RestTemplate is a class, not an interface, and it implements the actual HTTP transport. Both are standing in the way of writing a testable method. On top of that the fact that you are constructing an instance of a class that has side effects on the OS level rather than getting it injected does not help the case. So the way to solve it is:

  • write your method based around an interface rather than an implementation, RestOperations in this case
  • inject an instance implementing RestOperations , eg an instance of RestTemplate for production, via a constructor argument (preferred), method argument or via a Supplier<RestOperations> defined as a field on the class
  • substitute an actual instance with a test implementation or a mock in test. I guess it is easier to go for a Mockito.mock(RestOperations.class) because RestOperations just like all other Spring interfaces defines way too many method for writing a test implementation manually

So in EncoderService you can have:

private final RestOperations restClient;

public EncoderService(RestOperations restClient) {
  this.restClient = restClient;
}

public ResponseEntity<Object> createNewStream(Long channelId) {
  ...
  ResponseEntity<Object> response = restClient.postForEntity(...
  ...
}

And then in EncoderServiceTest :

ResponseEntity<Object> expectedReturnValue = ...

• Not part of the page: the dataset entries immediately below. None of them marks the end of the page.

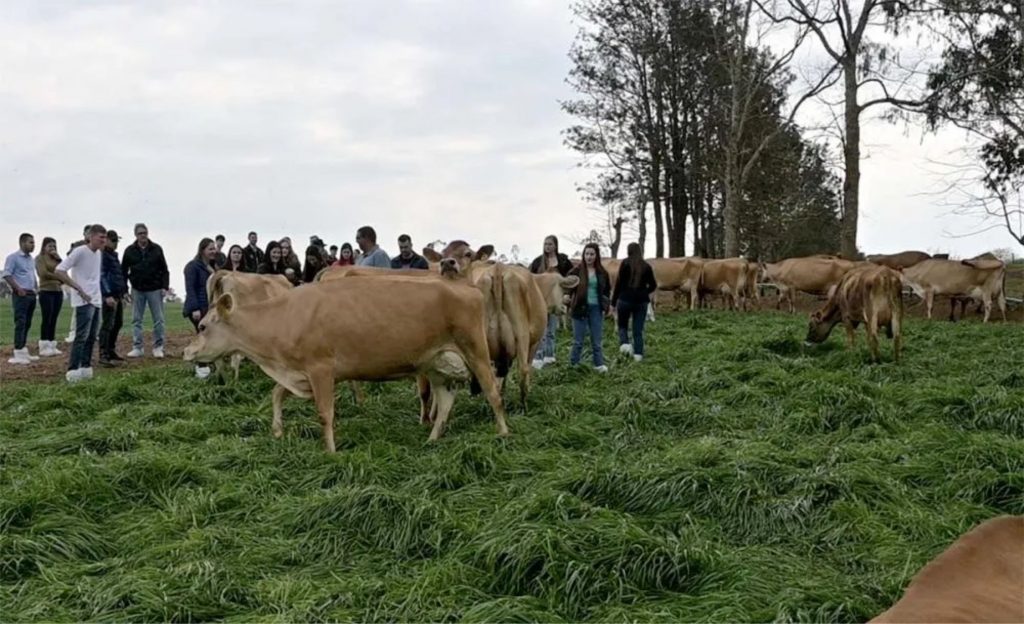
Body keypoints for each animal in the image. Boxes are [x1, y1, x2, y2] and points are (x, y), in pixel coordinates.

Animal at [182, 274, 509, 450]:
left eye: (203, 326)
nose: (186, 352)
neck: (285, 317)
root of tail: (468, 287)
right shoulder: (300, 372)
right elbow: (276, 393)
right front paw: (277, 430)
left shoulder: (320, 369)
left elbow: (325, 414)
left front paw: (330, 451)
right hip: (436, 364)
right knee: (445, 402)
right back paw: (432, 439)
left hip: (474, 350)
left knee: (493, 392)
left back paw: (503, 434)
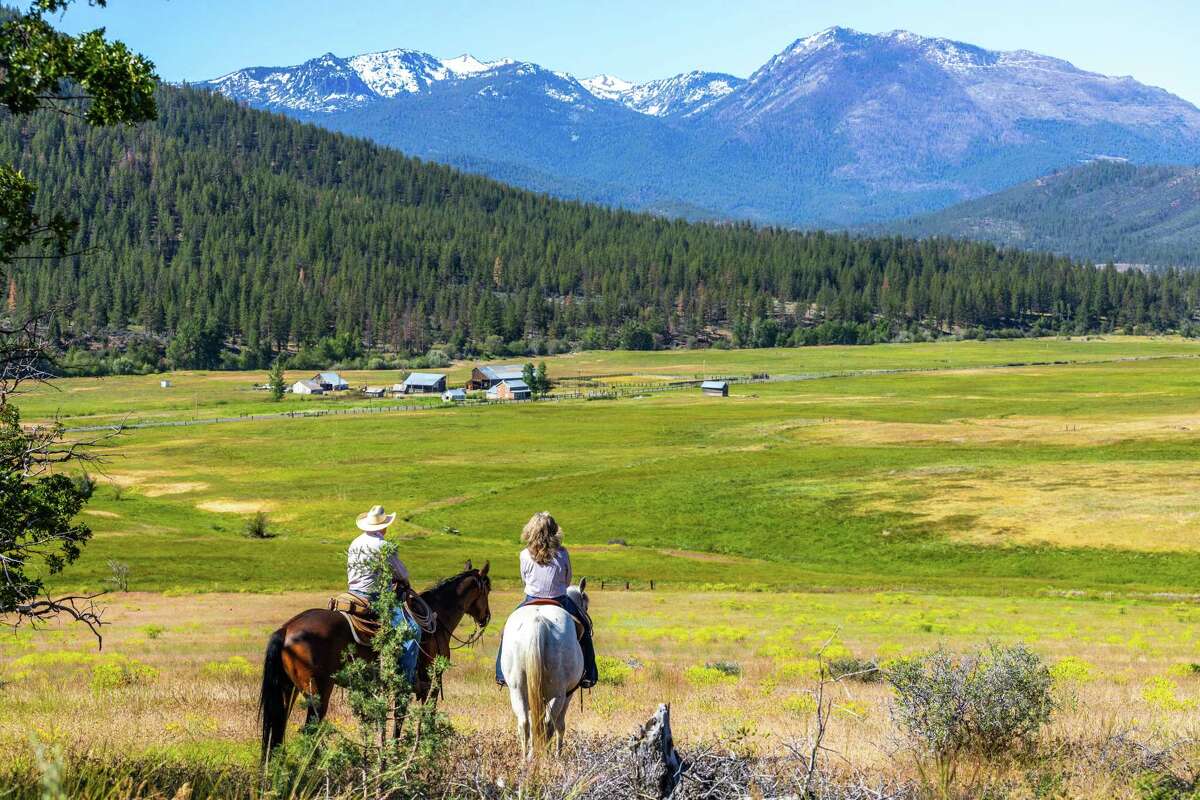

RestOperations testClient = mock(RestOperations.class);
doReturn(expectedReturnValue).when(testClient).postForEntity(any(), any(), anyClass());

EncoderService service = new EncoderService(testClient);
// use the service

For the other two cases the test setup is exactly the same, just you would pass the instance into the method call instead of constructor or overwrite the supplier on the EncoderService instance to return the testClient .

I have answered a very similar question about ProcessBuilder which also has side effects on the OS level and was constructed directly in the method under test here Error trying to mock constructor for ProcessBuilder using PowerMockito You can apply exactly the same tactics.